If you’ve made some changes to the main
branch that you wanted to put on new_feature
and you haven’t committed yet, then you can move those changes over by stashing them in a corner:
git stash
git checkout new_feature
git stash pop
Stashing uncommitted changes bypasses git’s rule about not permitting you to switch branches before committing, because your changes will not be overwritten this way.
If you’ve already committed your changes to main
instead of new_feature
and you haven’t pushed yet then you can fix the mishap with:
git checkout new_feature
git merge main
git checkout main
git reset --hard HEAD~3
This will move the changes to the new_feature
branch (by merging them in from main), then on the main branch, undoes the last three commits, rewriting history.
Since the commits are still referenced by the new_feature
branch, no work is lost, but they no longer appear in the main
branch’s history.
Usually when you make a mistake, like committing a typo, the solution is to add a new commit that corrects the mistake. There is rarely any need to rewrite history and un-commit something.
One glaring exception is when you commit security-sensitive information. For example, if you accidentally commit your Amazon EC2 API keys to a public GitHub repository, then adding a new commit to erase them is insufficient. Anyone could look in the commit history of the project and fetch the keys back out.

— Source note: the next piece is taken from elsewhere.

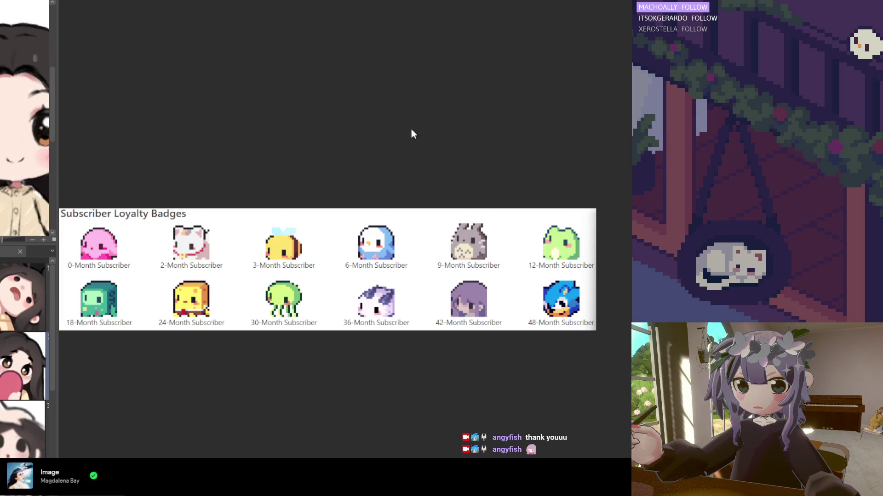
double_click(20, 365)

In this rare circumstance, you can roll back back the most recent commits on the local main branch with:
git reset --hard HEAD~3 # Replace '3' with the number of commits to undo
And then push those changes up to GitHub, being very explicit about forcing GitHub to update their origin/main
to match your local main
, even though you aren’t adding new commits:
git push origin main --force
Note that if anyone else has pulled the mistaken commit down from GitHub, they’ll still be able to view the withdrawn credentials, and they’ll now get an error when they try to pull new changes down. This is because their own git history is now incompatible with the one on GitHub. To fix this, they need to reset their main branch to overwrite their local history with GitHub’s:
git fetch origin main
git reset --hard origin/main
Needless to say, this is extremely messy, and should be avoided whenever possible.

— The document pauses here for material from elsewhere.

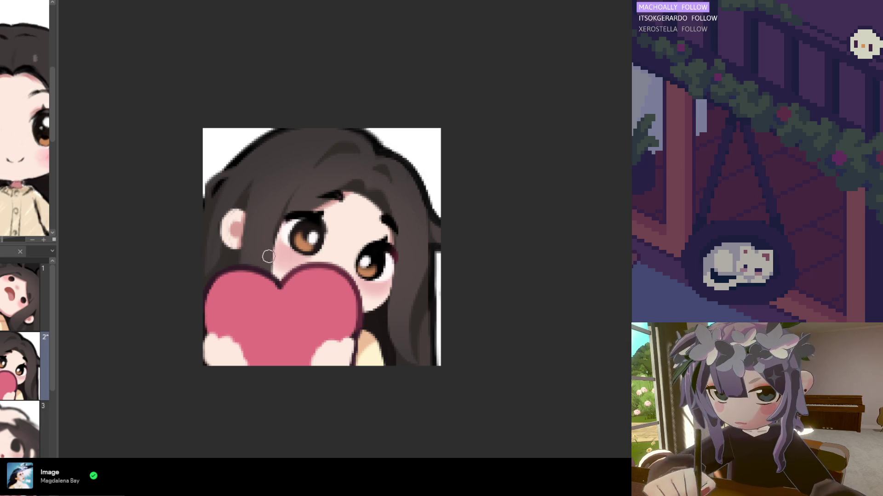
Step: Zoom the heart emote out and back in to preview it at small and large sizes
scroll(286, 184, "down", 4)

Git has a special configuration file, .gitignore
, that tells it to ignore specific files. For example, you might include a .gitignore
file at the top level of the repository containing:
*.png
database_credentials.json
logs/
This will tell git to ignore all PNG files, the database credentials file, and the entire logs folder. You will never be prompted to add or commit those files, so there is no risk of accidentally pushing them to a public repository.
Git has poor support for moving and renaming files. When you rename a file without telling git, it compares the contents of the “new” file and the “missing” file, and if the files are identical or extremely similar, it assumes the file has simply been moved. However, if you rename a file and then make some changes to it, chances are git will no longer recognize it as the same file, and will prompt you to commit deleting the old file and creating a new file. This is inconvenient, since it destroys the history associated with the file, making it difficult to track changes. Fortunately, the solution is simple - move your files using git:
git mv oldfile newfile
This guarantees that git knows the file is renamed, and maintains history.
Git is a powerful tool for collaborating with others on code. It has an extraordinary breadth of functionality, because it was created by the Linux kernel developers to help them manage what is likely the single most complicated open source project in human history. However, this post covers most of the basics, and as much as I’ve needed for almost any project. I picked up git on my own, as I think many scientists do, and for several years felt like I half-understood what I was doing and stumbled my way through getting git to do what I wanted. Hopefully this can help someone in a similar place!